Rangkaian kegiatan difokuskan pada pembelajaran program unggulan TPID Provinsi Kalimantan Timur yang selama ini dinilai berhasil menjaga stabilitas harga melalui penguatan strategi 4K, yaitu keterjangkauan harga, ketersediaan pasokan, kelancaran distribusi, dan komunikasi efektif. Berbagai langkah konkret seperti Gerakan Pangan Murah (GPM), operasi pasar, penguatan distribusi bahan pokok, hingga koordinasi lintas sektor menjadi perhatian utama dalam diskusi bersama.
Dalam kunjungan tersebut, peserta juga mendalami optimalisasi peran Badan Usaha Milik Daerah (BUMD) Kota Samarinda dalam mendukung stabilisasi harga pangan dan menjaga ketersediaan komoditas strategis di masyarakat. Peran BUMD dinilai sangat penting sebagai penghubung antara produsen, distributor, dan konsumen guna menjaga rantai pasok tetap stabil serta meminimalkan gejolak harga di daerah.

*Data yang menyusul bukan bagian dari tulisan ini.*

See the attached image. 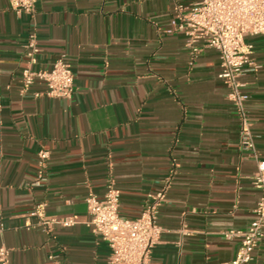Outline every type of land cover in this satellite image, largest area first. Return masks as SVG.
<instances>
[{"label": "crops", "instance_id": "0c3cea01", "mask_svg": "<svg viewBox=\"0 0 264 264\" xmlns=\"http://www.w3.org/2000/svg\"><path fill=\"white\" fill-rule=\"evenodd\" d=\"M180 2L36 0L31 18L0 0V247L10 250L9 264H108L110 247L88 224L85 199L102 197L109 182L129 218L149 194L165 192L152 264L235 257L240 240L227 232L255 217L256 159L242 147L219 53L204 48L194 56L184 33L169 32ZM34 27V68L63 58L75 77L69 100L46 96L42 82L20 93ZM246 41L251 65L240 80L264 160V38ZM42 148L50 158L38 182ZM43 204L42 219L31 215ZM69 216L77 224H45ZM251 264H264V238Z\"/></svg>", "mask_w": 264, "mask_h": 264}, {"label": "built area", "instance_id": "2783aa9c", "mask_svg": "<svg viewBox=\"0 0 264 264\" xmlns=\"http://www.w3.org/2000/svg\"><path fill=\"white\" fill-rule=\"evenodd\" d=\"M17 14L35 16L36 0H8ZM169 32H182L195 56L204 48L214 49L220 56L221 78L227 85L228 97L234 103L241 123V144L244 150L256 159V170L252 179L260 190L255 208V217L244 230H230L227 235L240 240L235 257L224 264H251L254 252L264 238V160L255 148L250 130L247 110L248 95L243 91L240 78L251 65L252 45L246 41L249 36L264 38V0H185L176 4L175 15ZM40 48L35 27L28 37L24 54L27 66L21 75L20 93L26 94L35 82L45 85L48 97L69 100L72 98L74 73L63 59H57L51 68L35 69ZM36 93L35 96H40ZM38 182L46 180V166L50 152L44 148L38 152ZM37 182V183H38ZM163 190L149 194L142 211L134 218L120 213V192L112 182L107 184L102 197L90 192L86 197L90 216L89 225L93 232L106 241L111 253L108 264H152V249L160 241L162 228L158 224V209L164 200ZM45 205L34 208L31 215L43 218ZM69 227L77 224L74 216L54 218L45 224ZM4 224L0 221V233ZM53 258V256H50ZM10 250L0 247V264H9Z\"/></svg>", "mask_w": 264, "mask_h": 264}]
</instances>
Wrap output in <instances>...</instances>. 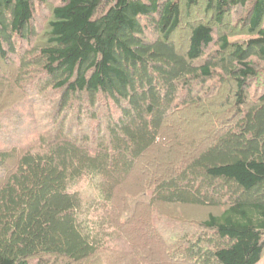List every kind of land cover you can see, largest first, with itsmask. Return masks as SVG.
I'll return each mask as SVG.
<instances>
[{
    "label": "trees",
    "instance_id": "trees-1",
    "mask_svg": "<svg viewBox=\"0 0 264 264\" xmlns=\"http://www.w3.org/2000/svg\"><path fill=\"white\" fill-rule=\"evenodd\" d=\"M48 3L0 0L8 82L47 121L0 151V264H259L264 0H59L41 35ZM225 84L235 110L184 138ZM193 207L212 211H171Z\"/></svg>",
    "mask_w": 264,
    "mask_h": 264
},
{
    "label": "rangeland",
    "instance_id": "rangeland-1",
    "mask_svg": "<svg viewBox=\"0 0 264 264\" xmlns=\"http://www.w3.org/2000/svg\"><path fill=\"white\" fill-rule=\"evenodd\" d=\"M48 2V7H42L39 9V13L36 17V26L38 27V31L41 35L44 34L45 28H47V23L52 18L51 11L59 0H48ZM205 10L206 1L202 2V6L200 8L192 11L190 20L196 21L202 19L205 22L210 23L212 17L211 15H208V13H204ZM184 22H186V19H184ZM246 37V35L241 33L234 35L231 40L239 41ZM185 38L186 33L184 29H180L174 36L175 42L181 49H184V47L187 46V40H185ZM0 66L1 71L4 73L2 77H6L5 79H7L5 83H0V151L17 148L21 150L25 145L30 143V133L37 130L41 125H45L47 121L46 119L43 121L42 112L31 109L21 100H17L14 96L15 90L11 87L12 83L8 82L10 78L14 77V73H12L14 68L6 65V63H1V61ZM229 85L232 86V84ZM229 85L225 84L218 86V94L205 100L203 103L190 106L188 109H182V116H177V119L174 120V124L179 128L181 127L185 131L186 135L185 133L183 134L184 138L186 136L192 138L195 137L199 130L211 127L212 124L217 121V118H221L224 113L230 114L231 111L235 110V106L227 102L230 90ZM253 91L252 94L254 93ZM39 101L43 102L44 99H39ZM4 103H8V105L6 104L5 107L1 108V105ZM38 116L40 118H38ZM171 211L172 213L178 215V217L181 215L188 216L190 221L197 223L206 217L208 211L212 210L193 207L182 209L181 211L179 208H173ZM140 229V232L145 235L147 239H150V233L152 230L147 228L144 224L140 226ZM107 261L109 264H112L108 258L105 262ZM105 262H102L101 264H105ZM259 264H264V257Z\"/></svg>",
    "mask_w": 264,
    "mask_h": 264
}]
</instances>
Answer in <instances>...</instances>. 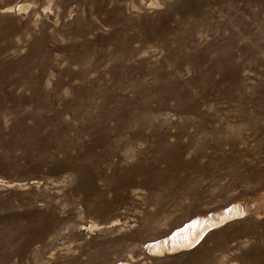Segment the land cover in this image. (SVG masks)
I'll use <instances>...</instances> for the list:
<instances>
[{
	"label": "rangeland",
	"instance_id": "rangeland-1",
	"mask_svg": "<svg viewBox=\"0 0 264 264\" xmlns=\"http://www.w3.org/2000/svg\"><path fill=\"white\" fill-rule=\"evenodd\" d=\"M72 1L0 0V92L19 89L14 83L18 79L27 98L16 108L17 96H4L3 105L30 112L23 119L25 125H32L35 102L31 89L24 86L41 79L40 86L46 88L47 82L54 95L43 109H57L56 120L66 125L56 133V143L43 152L37 151L35 142L26 146L20 130L15 140L21 142L7 148L0 145V156L7 154L0 168V264H257V258L264 256V211L257 215L254 202L264 193V97L258 94L259 82L264 81V0L241 2V8L232 0H199L197 5L187 0H111L106 5L114 10L115 25H128L122 37L111 35L100 8L90 11ZM232 10L250 22L244 31L224 30L236 36L227 62L232 72L229 83L234 84L231 66L242 64L237 72L243 90L234 96L208 95L211 87L224 91L228 86L220 79L219 68L212 74L215 85H207L202 73L200 84L183 80L185 94L180 101L192 106L184 112L172 110L173 98L167 101L170 109H160L161 92L137 93L141 78L132 67L141 59L156 60L164 52L154 37L149 42L128 40L122 64L115 67L127 75L100 86L84 82L88 88L101 87L100 94L65 106V100L74 99L72 87L81 82L76 79L71 84L66 74L60 75L65 68L77 72L80 67L66 59L64 48L69 43L88 39L92 49H110L114 41L138 34L137 21L143 14L156 18L168 11V24L173 25L181 17H187L188 23L203 13L214 23L219 16L229 17ZM169 36L177 37L176 33ZM37 37L42 46L34 50ZM195 39L208 42L212 36L197 33ZM114 55L119 57L121 51L114 49ZM215 55L214 51L208 54L201 71ZM103 59L91 77L99 72L109 77L115 69ZM189 64L184 61L181 69L185 78L194 75ZM149 81L146 78L142 85L150 86ZM113 90L115 96L101 95ZM189 95L200 101L203 114L191 113L195 105ZM141 99L127 113L118 109L106 114L115 106ZM75 108L81 110L77 117L72 116ZM99 115H106L108 127H119L121 133L141 130L144 137L125 138L116 145L118 137L112 135L105 144L93 143L97 139L86 131L97 126ZM60 125L55 122L58 129ZM1 126L3 138H9L8 128ZM50 127L45 122L44 133ZM166 154L171 156L164 158ZM236 205L242 213L207 230L195 246L161 255L150 252V244L191 220L224 209L234 211ZM216 233L225 234L215 239ZM215 240L220 248L206 258L204 251ZM260 262L264 264V258Z\"/></svg>",
	"mask_w": 264,
	"mask_h": 264
},
{
	"label": "bare ground",
	"instance_id": "bare-ground-1",
	"mask_svg": "<svg viewBox=\"0 0 264 264\" xmlns=\"http://www.w3.org/2000/svg\"><path fill=\"white\" fill-rule=\"evenodd\" d=\"M72 1V0H69ZM75 2H79L80 4L84 5L88 10L93 11L97 8H100V14L103 16V22L108 27H111V35L116 36H123V32L128 28V25L124 26H116L115 21V15L114 10L111 9V7L107 6V3H111V0H91L90 2H85L84 0H73ZM72 1V2H73ZM235 7L241 8L240 3L245 2L248 4H251L255 1H262V0H232ZM189 2H195L197 5L199 3V0H187V3ZM115 6L120 7L121 4L114 3ZM183 5H186L183 3ZM173 7H180L177 3L172 4ZM123 8V7H122ZM185 9V8H184ZM225 10L226 8L223 7ZM214 12L212 13V15ZM170 14L168 11L161 12L160 16L156 18H152L148 14H143L142 18L137 21V27H138V34L133 33L129 34V36L125 39H121L122 41L118 43L117 41H114L112 43V48L110 49H92V47L89 46V43L91 40L83 39L81 43H69L66 48V52L68 53L66 55V59L68 63H76L79 64V70L77 72H72L69 70V68H65L64 70L60 71V75L66 74L70 78V83L76 79L80 80L78 87H72L73 96L74 99H67L65 100V106L69 104L72 106L76 100H80L83 98H86L87 95H95L100 94V91L102 90L101 87H95L100 86V84H104L107 81H110L112 79L121 78L123 75H127L126 73H123L121 71L116 70L115 67H117L119 64H122L120 60L124 59V55L127 53V41H136L140 40L142 42H149L150 39L157 37L159 40V43L161 44V49L164 50V52L161 54V56L156 59H141L139 60L138 64L132 67V70H136L140 74V85H138L137 93H162L161 97V106L160 109H170L168 107L167 101L170 98H173L176 101V105L174 108H172L173 111L177 109V112H184L187 108L192 107L189 103L183 104L181 103L180 95L185 94L184 87V79L189 81V83L193 84L195 81H197L199 84L202 82V80L198 77L201 75L206 76V83L207 85L209 83H213V71L216 69H221L220 71V79L225 80L228 82V76L232 74V72L227 67V62L229 59L232 58V52L230 50V46L232 45L233 40L236 38L235 35L228 34L226 35L224 33V30L229 31L231 29H237V30H246L250 26V22L244 21L241 19L240 15L232 10L229 13V17H217L216 21L213 23L208 17L206 13L200 14L197 18H195L192 22L187 21V17L178 19L175 24L170 25L168 24V21L170 20ZM233 21H235L233 23ZM183 25L180 27V25ZM93 27L94 24H92ZM218 28V29H217ZM181 32H187L186 34H182ZM176 33L177 37L172 40L170 38V34ZM197 33L200 34H210L212 36V39L208 42H202L195 39V36ZM140 34V35H139ZM120 37V38H121ZM104 36H99L100 42L104 41ZM220 40L223 41V43L220 42ZM153 43L154 41L151 40ZM174 48H173V45ZM262 44H259L261 46ZM42 46L40 38L35 39V46L33 47L34 50H37L38 47ZM36 47V48H35ZM114 49H118L121 51V55L117 57L114 55ZM224 49L223 53L217 54L218 52L222 51ZM247 49V48H246ZM196 50L199 51V53L196 55ZM161 51V50H160ZM216 52V55L212 57L211 62L209 63V67L201 71L200 64L203 61H207L208 54L210 52ZM103 59L104 62L111 61L110 62V68H115L111 73L109 77H106L103 73L99 72L97 75H94V77L90 76L91 71H95L98 69V64ZM21 60V59H20ZM184 61L190 63L189 66L192 67L194 75L191 77L185 78L183 77V74L181 73V69L183 66ZM264 62V58H263ZM166 66H170V70L166 68ZM146 67V69H144ZM242 67V64L240 65H234L231 66L232 70L235 72L232 76V79L234 78V84L228 82L227 88L225 87L224 91L219 89H213L211 87L209 94L212 97H219L220 95L224 94L227 97L234 96L237 91L243 90L241 86V79L238 76L237 70H239ZM37 68L41 70L43 68V65L41 62L37 64ZM88 68H91L90 71H87ZM20 72H21V66H20ZM134 74V73H132ZM149 78V82L151 83L150 86L145 87L143 86V81ZM40 80L38 79L35 83H30L27 86H24L25 89H31V98L35 102L34 106V123L30 126H27L24 124L23 117L27 116L30 112H21V109L12 110L10 106H4L2 103V98L4 96H17V104L15 105L16 108H21V102L25 101L27 98L24 94H21V80L16 79L15 80V88L19 87V89L15 90H5L0 92V145H4L7 148V145L21 142L15 140V132L17 130L21 131V140L26 146H29L32 142L37 143V151L43 152L49 148V146L55 144V135L58 131L64 130L66 128V125L63 124V122H58L57 119V113L58 110L50 107L48 110L43 109V104L45 101H50L52 97L54 96L51 89L48 87H41L40 86ZM47 81V80H46ZM91 82L93 85L90 88L86 87L84 82ZM57 83L58 82H54ZM214 84V83H213ZM62 85V84H59ZM215 85V84H214ZM58 86V85H56ZM203 88H206V86ZM258 94L260 96L264 97V81L259 82V89ZM115 90L112 91V93H103L101 95L104 96V98H108L111 96H115L116 92ZM77 92L80 94L77 95ZM21 96H25L21 98ZM193 95H189V100L194 101L193 105L195 107L191 109V113H193L195 116H198L199 114H203L200 110V101L199 100H192ZM29 97V96H28ZM103 98V99H104ZM149 100V97L146 98V101ZM143 100L141 99L139 102H136L134 104L128 105V106H122L118 107L115 106L112 109H109L106 113L107 115L110 114L114 110L120 109L121 113H127L132 108L131 106H138L141 104ZM129 104V103H127ZM264 105V104H263ZM219 108V107H217ZM151 111V110H150ZM156 111V109H153V113ZM81 112L80 109L75 108L73 109V117H77L79 113ZM90 113V112H89ZM22 115V116H21ZM87 118V121L90 120V115L87 114L85 116ZM47 122L49 124L50 130H47L46 133H44V129L42 126H44V123ZM55 122L58 124H61L59 129L55 126ZM1 123H3L8 128L9 138L4 139L3 138V132H2V126ZM97 126L93 127L90 131H86L90 134L92 139H97L96 142L98 144H105L108 142L109 138L112 135H116L118 137V141L116 145H119L123 143V140L125 138H143L144 133L141 130H133V131H121L119 130V127L117 130L114 126L108 127L106 124V115H99L97 117V121L95 122ZM151 124L153 122L151 121ZM169 122H167L166 125H168ZM68 125H72L71 123H68ZM165 125V126H166ZM79 128H85L87 126H78ZM7 154L2 153L0 156V168L2 167L3 158L5 159ZM171 155L166 154L164 158H169ZM147 173V171H146ZM85 175H87V172H84ZM254 202L256 203V214L261 215L260 210L264 211V193H262L260 196L256 197L254 199ZM210 206H207L209 208ZM233 210L224 209L218 213H215L213 215H209L207 217H201L199 219H193L189 223L184 224L183 226L179 227L176 231L170 233L167 238L150 244L149 250L153 254L161 255L164 252L166 253H172L179 250H186L193 246H195L202 236L205 234V232L211 228H215L232 218L236 217V215H240L242 211H240L237 207V205L234 207ZM225 233H216V237H221ZM218 235V236H217ZM219 240H215V243L213 247L210 250H205L206 258H209L213 251H216L220 248ZM255 249V247H253ZM247 252H245L243 255H246ZM181 257L185 256V253H182L180 255ZM264 258V256H260L257 258L256 263L260 264L261 260ZM201 262H196L197 264ZM118 264H126L125 262H120Z\"/></svg>",
	"mask_w": 264,
	"mask_h": 264
}]
</instances>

Diskusi berlangsung interaktif dengan pembahasan mengenai penguatan kolaborasi antara pemerintah daerah, Bank Indonesia, BUMD, serta stakeholder terkait dalam menghadapi tantangan inflasi pangan. Selain itu, TPID Provinsi Riau juga memperoleh gambaran mengenai pengembangan pusat distribusi dan penguatan logistik pangan yang tengah dikembangkan di Kalimantan Timur sebagai bagian dari upaya jangka panjang pengendalian inflasi daerah.
Melalui kegiatan capacity building ini, diharapkan terjalin pertukaran pengetahuan dan inovasi antardaerah sehingga mampu memperkuat implementasi kebijakan pengendalian inflasi yang adaptif, efektif, dan berkelanjutan. Kegiatan ini sekaligus menjadi wujud komitmen bersama dalam menjaga stabilitas ekonomi daerah dan meningkatkan kesejahteraan masyarakat melalui pengendalian harga pangan yang optimal.